FOREX Fundamental analysis for EURUSD on March 13, 2023
The news about the bankruptcy of SVB bank overshadowed the effect of the United States labor market release, although Non-farm Payrolls was not bad at all. The 311,000 jobs created in February spoke strongly about the steady recovery of the US economy, despite the Fed's hard line.
At the same time, according to NFP, the unemployment rate rose to 3.6% for the period and average wage growth fell to 4.6% from 5.9%.
US Employment Dynamics

On Friday, the Fed's rate outlook changed. Derivatives raised the probability of monetary tightening by 25 basis points from 30% to 60%, setting a rate ceiling of 5%, well below Thursday's forecast of 5.7%. What's more, investors are once again discussing the dovish reversal of the regulator. In a word, the news for the dollar is not so pleasant.
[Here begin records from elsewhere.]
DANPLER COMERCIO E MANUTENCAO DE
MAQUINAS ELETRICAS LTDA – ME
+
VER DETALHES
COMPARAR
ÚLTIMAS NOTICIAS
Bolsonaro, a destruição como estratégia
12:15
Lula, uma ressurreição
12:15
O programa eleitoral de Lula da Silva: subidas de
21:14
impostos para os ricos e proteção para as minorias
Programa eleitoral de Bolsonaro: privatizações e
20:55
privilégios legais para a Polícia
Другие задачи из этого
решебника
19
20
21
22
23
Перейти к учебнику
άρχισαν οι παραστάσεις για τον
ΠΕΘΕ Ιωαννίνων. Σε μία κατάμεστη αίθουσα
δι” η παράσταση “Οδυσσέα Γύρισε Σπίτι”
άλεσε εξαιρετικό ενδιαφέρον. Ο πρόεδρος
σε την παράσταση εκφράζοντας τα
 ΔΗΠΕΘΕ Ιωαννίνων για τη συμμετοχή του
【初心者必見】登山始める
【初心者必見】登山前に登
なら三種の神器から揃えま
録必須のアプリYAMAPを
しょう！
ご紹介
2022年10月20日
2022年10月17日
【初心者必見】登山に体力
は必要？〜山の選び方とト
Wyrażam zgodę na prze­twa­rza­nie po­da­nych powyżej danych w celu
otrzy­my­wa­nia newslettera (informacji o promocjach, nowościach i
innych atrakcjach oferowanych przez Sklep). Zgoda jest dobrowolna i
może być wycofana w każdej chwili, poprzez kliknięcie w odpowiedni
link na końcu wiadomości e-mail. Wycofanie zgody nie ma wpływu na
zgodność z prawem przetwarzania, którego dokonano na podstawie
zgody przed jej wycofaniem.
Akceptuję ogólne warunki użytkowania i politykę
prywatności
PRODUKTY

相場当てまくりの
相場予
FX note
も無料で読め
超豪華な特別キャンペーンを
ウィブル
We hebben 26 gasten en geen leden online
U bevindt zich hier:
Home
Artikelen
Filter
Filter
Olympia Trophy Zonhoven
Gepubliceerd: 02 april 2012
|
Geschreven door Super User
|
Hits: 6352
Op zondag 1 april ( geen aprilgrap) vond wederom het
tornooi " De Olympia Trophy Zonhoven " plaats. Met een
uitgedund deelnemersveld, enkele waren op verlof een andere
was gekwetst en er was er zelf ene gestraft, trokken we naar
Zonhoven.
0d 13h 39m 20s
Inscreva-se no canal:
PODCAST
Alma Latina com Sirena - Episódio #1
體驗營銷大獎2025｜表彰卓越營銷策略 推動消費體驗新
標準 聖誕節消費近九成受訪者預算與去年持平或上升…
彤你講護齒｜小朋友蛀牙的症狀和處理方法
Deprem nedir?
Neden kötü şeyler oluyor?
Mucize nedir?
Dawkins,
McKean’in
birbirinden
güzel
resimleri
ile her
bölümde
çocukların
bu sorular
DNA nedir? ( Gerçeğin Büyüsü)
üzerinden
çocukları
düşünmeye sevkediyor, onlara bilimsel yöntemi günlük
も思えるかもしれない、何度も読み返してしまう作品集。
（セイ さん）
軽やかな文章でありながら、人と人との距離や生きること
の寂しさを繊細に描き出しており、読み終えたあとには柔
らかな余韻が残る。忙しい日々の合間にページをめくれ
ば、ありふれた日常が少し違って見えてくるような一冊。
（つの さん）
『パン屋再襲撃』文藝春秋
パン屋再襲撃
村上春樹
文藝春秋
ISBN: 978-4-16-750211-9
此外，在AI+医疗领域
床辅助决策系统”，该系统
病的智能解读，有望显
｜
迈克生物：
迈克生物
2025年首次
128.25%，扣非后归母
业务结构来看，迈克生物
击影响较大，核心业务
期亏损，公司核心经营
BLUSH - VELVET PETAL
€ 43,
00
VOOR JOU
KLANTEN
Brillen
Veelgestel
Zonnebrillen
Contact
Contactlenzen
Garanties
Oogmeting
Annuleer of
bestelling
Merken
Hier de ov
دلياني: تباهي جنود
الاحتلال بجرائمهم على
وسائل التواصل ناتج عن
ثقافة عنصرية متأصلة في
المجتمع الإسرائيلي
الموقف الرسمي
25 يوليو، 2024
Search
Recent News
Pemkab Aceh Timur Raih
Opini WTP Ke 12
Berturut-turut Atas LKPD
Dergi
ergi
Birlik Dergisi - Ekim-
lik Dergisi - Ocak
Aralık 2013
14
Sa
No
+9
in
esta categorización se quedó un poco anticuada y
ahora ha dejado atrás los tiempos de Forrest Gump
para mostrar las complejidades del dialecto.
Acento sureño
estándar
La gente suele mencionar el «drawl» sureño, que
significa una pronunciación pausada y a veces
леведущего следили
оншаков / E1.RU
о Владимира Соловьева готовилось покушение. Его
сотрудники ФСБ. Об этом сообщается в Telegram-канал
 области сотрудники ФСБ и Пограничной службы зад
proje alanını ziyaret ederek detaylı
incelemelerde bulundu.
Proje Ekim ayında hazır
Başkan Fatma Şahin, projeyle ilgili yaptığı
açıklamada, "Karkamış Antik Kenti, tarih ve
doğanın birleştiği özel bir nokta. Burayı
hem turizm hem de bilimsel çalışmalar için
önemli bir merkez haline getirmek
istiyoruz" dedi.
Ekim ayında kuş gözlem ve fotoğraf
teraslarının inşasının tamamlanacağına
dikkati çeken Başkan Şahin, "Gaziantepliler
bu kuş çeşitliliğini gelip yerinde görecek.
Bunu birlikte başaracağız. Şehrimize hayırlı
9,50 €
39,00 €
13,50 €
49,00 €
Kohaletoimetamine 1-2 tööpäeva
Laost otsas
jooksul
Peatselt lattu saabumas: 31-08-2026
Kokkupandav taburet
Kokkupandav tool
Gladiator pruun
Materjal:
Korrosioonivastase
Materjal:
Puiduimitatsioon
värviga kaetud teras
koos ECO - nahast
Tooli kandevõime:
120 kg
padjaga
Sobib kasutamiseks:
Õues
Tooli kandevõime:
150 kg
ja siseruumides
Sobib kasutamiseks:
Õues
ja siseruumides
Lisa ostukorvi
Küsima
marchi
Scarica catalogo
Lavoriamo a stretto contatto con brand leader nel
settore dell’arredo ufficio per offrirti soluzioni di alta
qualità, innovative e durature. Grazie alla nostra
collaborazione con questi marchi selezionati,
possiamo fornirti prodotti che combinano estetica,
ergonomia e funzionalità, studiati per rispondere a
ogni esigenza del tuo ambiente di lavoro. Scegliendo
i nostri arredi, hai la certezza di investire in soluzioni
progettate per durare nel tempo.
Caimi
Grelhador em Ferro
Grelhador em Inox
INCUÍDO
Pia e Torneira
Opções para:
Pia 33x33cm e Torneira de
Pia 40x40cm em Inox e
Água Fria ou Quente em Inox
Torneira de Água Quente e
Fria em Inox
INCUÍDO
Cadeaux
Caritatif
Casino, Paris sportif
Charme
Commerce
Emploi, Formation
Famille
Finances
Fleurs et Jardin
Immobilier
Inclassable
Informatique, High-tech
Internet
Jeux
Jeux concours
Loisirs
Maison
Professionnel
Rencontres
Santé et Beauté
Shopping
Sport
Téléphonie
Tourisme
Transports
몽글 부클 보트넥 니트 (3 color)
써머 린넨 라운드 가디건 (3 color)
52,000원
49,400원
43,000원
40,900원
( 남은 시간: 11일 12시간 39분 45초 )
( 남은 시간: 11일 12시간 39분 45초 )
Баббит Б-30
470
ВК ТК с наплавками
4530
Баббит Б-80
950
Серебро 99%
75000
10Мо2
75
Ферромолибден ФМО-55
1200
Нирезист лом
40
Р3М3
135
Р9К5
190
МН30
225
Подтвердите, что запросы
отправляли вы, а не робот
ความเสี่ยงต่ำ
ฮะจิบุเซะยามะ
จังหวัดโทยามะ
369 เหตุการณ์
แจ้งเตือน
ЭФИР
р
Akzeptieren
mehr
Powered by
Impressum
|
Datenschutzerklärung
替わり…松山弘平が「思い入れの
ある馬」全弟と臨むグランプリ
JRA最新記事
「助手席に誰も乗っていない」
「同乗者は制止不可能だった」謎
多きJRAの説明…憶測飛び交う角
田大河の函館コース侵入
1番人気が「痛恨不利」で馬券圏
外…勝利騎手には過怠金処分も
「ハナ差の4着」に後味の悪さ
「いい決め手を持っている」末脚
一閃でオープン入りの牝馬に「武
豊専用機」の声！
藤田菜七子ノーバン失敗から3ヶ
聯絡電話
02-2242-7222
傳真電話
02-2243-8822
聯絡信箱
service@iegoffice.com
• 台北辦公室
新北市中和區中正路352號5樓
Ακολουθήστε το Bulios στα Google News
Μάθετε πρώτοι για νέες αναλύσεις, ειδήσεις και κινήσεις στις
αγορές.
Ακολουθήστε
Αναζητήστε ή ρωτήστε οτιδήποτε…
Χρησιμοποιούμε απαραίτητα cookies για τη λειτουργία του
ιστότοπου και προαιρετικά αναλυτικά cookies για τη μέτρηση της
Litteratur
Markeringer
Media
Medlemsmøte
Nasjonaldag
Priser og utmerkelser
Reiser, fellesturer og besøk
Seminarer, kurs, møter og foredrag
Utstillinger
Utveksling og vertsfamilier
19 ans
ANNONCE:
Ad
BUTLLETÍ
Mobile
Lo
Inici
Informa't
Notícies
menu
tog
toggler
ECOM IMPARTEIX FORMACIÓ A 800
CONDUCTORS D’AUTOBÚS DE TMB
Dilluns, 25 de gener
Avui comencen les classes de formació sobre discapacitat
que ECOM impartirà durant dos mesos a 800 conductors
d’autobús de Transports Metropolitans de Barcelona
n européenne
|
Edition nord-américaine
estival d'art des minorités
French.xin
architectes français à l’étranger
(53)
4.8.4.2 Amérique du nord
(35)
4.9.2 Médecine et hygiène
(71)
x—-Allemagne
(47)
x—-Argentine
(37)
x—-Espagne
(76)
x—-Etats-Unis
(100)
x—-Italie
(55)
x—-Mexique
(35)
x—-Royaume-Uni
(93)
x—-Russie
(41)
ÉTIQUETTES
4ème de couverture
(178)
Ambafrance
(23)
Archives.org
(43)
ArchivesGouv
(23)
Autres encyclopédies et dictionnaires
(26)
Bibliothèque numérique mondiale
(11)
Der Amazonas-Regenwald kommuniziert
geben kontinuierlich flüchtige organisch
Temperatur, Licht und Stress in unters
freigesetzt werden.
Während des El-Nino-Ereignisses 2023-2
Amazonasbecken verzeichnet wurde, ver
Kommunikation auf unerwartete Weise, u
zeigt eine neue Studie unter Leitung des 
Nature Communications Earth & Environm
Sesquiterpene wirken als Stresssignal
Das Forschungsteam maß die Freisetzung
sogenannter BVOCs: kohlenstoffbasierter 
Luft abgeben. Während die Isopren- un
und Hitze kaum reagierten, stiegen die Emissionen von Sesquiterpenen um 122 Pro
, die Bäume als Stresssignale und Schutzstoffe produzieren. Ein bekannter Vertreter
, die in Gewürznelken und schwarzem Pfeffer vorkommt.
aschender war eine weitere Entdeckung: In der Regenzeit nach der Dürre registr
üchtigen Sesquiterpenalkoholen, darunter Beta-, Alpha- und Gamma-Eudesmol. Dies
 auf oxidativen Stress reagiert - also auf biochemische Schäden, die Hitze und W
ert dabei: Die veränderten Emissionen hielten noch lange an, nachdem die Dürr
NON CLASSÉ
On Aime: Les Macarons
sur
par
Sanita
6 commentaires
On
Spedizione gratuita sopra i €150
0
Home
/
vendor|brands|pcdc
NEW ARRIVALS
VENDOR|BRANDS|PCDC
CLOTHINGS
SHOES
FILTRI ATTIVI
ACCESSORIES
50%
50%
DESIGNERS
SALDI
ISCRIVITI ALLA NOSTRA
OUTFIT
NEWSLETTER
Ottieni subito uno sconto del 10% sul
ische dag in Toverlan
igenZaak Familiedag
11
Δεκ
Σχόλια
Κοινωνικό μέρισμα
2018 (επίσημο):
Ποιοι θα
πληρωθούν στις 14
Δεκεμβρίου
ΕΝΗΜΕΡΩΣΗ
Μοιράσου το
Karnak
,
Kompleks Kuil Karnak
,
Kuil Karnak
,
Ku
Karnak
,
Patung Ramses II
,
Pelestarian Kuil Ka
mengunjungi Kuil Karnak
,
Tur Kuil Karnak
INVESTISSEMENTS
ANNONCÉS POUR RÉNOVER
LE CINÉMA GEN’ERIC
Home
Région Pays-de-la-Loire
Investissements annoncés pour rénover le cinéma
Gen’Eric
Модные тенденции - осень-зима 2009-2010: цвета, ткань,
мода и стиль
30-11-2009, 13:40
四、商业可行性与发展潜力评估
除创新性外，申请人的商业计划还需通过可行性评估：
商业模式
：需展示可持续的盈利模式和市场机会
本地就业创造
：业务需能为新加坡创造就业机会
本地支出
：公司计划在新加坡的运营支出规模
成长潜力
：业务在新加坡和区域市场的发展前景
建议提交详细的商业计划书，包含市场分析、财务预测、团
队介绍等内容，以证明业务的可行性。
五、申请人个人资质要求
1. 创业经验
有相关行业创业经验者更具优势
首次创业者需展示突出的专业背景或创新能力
At the same time, positive signals keep coming from the Eurozone. Gas prices went down by 90% compared to the last summer, which has a stimulating effect on the economy of the Euro bloc. Some experts expect some GDP growth of 1.6% for the year, while earlier it was expected a decline by 1.3%.
Dynamics of expectations of Fed rate reduction by the end of 2023

If we add to that the expectations of the increase of the deposit rates by 50 basis points in March, the growth of EUR/USD looks quite reasonable. Our forex trading strategy implies buying when the pair fixes above 1.0575. Apparently, it's time for the bulls.